Dura come la roccia, con voce che contiene tutte le note della natura, Violeta Parra rivive nell’interpretazione stregata di Francisca Gavilán in Violeta Parra – Went to Heaven di Andrés Wood scritto con Angel, il figlio dell’artista che le ha dedicato una biografia appena uscita in italiano (Violeta è andata in cielo, Casini editore). Le note oscure delle immagini accompagnano quelle drammatiche e complesse del carattere e dell’esistenza della poeta e cantante, ritagliano la sua personalità unica dallo sfondo di una intera famiglia di artisti e poeti, si rischiarano nel momento del canto: con i fratelli si esibiva da piccola negli spettacoli per rallegrare le feste con le canzoni del folklore, le cumbie, del Cile, un paese, che, dice lei stessa nel film, nessuno sa neanche dov’è.

Lei ne calpesta il suolo polveroso delle Ande quando, gigante della volontà nel suo metro e cinquantuno di altezza, decide di andarsene da sola dal sud dove viveva nella zona di Chillan, su verso il nord del deserto e delle miniere, accompagnata dal figlio Angel, ancora un bambino, per raccogliere dalla viva voce degli ultimi testimoni non quello che veniva considerato «popolare», ma i canti perduti, tramandati di madre in figlia delle contadine. Un percorso che la porterà ad essere sempre più «militante», lavoro politico sulle lotte sociali, sulla misera vita dei minatori. La sua talentuosa famiglia fa qui solo da sfondo, ma ogni piccolo ramo diventerà poi gigantesco e risplenderà in seguito (il fratello Nicanor, poeta, il figlio Angel, la figlia Isabel cantanti anche loro, le nipoti che vediamo cantare gli slogan del referendum vincente in No di Larrain). E ogni personalità che l’ha accompagnata nella diffusione della nuova canzone popolare, come Victor Jara.

Intenso racconto di una vita e di una indomita volontà di indipendenza, Andrés Wood (Historias de fútbol, Machuca) è con Pablo Larrain uno dei pochi registi contemporanei cileni che guarda al recente passato, alle radici della cultura, ai momenti cruciali della storia, tenendo conto che non è facile guardarsi indietro anche a distanza di decenni, dopo una dittatura. Violeta che la dittatura non l’ha conosciuta, rappresenta nel film quasi la figura simbolica del paese come non è mai stata vista, india a metà, nutrita di profondissime radici che vanno ben al di là dell’immagine rampante che il paese ha sempre voluto dare di sé (e in una delle prime scene del film questo è sintetizzato visivamente da Violeta bambina che si nutre di frutti selvatici impiastricciandosi di rosso la bocca e le guance).

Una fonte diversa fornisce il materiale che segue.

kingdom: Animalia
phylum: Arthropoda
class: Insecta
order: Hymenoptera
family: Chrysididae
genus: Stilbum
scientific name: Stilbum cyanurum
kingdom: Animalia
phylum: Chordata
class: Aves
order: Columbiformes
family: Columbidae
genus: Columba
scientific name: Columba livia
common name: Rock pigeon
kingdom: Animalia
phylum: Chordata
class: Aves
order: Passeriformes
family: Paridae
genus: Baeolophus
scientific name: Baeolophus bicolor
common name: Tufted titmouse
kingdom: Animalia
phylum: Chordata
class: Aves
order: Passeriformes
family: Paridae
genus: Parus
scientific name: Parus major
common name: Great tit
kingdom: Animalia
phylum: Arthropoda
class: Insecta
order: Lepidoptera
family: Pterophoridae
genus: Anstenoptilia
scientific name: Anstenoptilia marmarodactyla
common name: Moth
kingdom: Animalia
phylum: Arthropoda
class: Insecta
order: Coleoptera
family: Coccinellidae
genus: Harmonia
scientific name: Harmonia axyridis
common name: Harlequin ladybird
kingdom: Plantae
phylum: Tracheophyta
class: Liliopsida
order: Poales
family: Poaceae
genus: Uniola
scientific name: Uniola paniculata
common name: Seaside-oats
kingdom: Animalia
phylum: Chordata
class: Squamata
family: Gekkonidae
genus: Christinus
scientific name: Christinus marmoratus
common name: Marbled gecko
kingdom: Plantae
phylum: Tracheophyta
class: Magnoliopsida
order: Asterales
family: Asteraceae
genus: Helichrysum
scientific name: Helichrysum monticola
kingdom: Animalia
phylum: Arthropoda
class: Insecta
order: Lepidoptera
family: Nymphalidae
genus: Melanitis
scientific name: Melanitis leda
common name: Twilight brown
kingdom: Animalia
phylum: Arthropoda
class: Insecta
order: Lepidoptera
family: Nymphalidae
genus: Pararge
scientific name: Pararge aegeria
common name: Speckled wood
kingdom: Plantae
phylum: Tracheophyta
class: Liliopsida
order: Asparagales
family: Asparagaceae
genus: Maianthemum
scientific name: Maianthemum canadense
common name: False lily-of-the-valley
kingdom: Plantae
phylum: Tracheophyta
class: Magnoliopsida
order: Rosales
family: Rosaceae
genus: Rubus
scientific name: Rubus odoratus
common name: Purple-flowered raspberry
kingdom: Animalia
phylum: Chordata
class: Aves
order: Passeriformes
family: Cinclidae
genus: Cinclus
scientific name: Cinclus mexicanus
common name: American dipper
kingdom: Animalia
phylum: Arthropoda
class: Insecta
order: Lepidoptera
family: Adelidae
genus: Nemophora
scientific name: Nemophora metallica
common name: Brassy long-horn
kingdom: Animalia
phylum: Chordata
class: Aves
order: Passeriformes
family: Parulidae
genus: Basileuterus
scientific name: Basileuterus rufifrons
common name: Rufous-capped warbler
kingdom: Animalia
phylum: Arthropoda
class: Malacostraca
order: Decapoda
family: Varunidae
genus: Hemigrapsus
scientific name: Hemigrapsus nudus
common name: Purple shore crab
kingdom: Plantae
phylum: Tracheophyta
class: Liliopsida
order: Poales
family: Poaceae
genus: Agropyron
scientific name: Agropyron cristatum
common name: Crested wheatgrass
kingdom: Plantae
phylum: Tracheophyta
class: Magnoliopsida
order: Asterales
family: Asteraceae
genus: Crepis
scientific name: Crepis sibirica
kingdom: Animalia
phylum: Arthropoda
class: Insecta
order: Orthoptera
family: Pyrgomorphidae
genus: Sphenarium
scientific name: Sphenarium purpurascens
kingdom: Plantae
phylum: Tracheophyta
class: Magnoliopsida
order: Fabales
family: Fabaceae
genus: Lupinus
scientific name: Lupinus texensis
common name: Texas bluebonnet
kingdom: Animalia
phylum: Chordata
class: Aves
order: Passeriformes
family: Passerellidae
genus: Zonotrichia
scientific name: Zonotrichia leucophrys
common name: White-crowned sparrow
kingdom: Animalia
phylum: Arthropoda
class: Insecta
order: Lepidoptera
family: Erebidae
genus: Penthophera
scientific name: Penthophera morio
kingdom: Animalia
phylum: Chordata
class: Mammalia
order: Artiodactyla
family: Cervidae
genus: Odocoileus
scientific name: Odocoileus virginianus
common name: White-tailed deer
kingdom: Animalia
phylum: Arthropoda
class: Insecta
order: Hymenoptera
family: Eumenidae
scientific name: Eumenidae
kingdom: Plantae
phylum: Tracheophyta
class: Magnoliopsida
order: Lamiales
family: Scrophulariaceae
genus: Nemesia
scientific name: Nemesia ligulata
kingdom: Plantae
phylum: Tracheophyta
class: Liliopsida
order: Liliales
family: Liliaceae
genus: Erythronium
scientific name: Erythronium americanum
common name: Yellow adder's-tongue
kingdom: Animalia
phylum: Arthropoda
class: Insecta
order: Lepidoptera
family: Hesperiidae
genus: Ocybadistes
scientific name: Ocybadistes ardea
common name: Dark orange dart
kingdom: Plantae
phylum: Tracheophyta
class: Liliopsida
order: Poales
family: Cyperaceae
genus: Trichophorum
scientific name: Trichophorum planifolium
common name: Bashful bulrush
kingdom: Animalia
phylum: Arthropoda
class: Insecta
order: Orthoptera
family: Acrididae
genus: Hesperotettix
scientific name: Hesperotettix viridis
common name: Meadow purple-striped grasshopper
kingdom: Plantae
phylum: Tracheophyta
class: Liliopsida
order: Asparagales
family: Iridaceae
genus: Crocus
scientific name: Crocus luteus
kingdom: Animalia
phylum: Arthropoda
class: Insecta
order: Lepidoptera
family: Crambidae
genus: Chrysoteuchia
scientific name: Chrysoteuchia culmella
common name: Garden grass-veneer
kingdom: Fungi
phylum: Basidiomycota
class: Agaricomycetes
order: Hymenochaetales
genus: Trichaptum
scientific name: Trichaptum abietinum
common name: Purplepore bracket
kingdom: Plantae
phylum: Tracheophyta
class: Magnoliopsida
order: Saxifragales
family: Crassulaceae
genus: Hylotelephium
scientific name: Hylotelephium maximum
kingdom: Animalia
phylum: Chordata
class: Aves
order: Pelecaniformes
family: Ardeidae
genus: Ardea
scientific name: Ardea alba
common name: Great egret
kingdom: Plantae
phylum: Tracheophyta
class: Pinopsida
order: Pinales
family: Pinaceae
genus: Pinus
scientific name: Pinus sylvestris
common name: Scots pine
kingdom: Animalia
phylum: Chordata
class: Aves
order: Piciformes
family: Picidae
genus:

La personificazione di una madre terra generosa con i figli, dalla voce che trae ispirazione alle sonorità circostanti, dal battito dei tamburi come il battito stesso del cuore e dei rombi di tuono dei terremoti. Ma che può essere anche nemica e lontana, proprio come lei quando decise di restare in Europa per due anni interi lontano dalla famiglia, che si innamorò dell’uomo sbagliato e soffrì tanto per amore da restarne sconfitta. La sua morte sbalordisce per determinazione, quasi covata a lungo nel profondo della sua mente, in contraddizione palese con l’esuberanza della sua creatività.

Non manca nel film nessuno dei momenti cruciali della sua vita, dall’esposizione delle sue opere di tessitura al Louvre nel reparto delle arti decorative (prima cilena ad esporre nel celebre Museo), alla creazione della Carpa de la Reina, la tenda della regina, nei pressi di Santiago che sarebbe dovuta diventare luogo di esibizioni per gli artisti. Proprio come il Cile che, alcuni anni dopo la sua morte avvenuta nel ’67, diventò il centro di attrazione per poeti e artisti arrivati da ogni parte del mondo per vedere con i proprio occhi la prima rivoluzione socialista avvenuta con libere elezioni.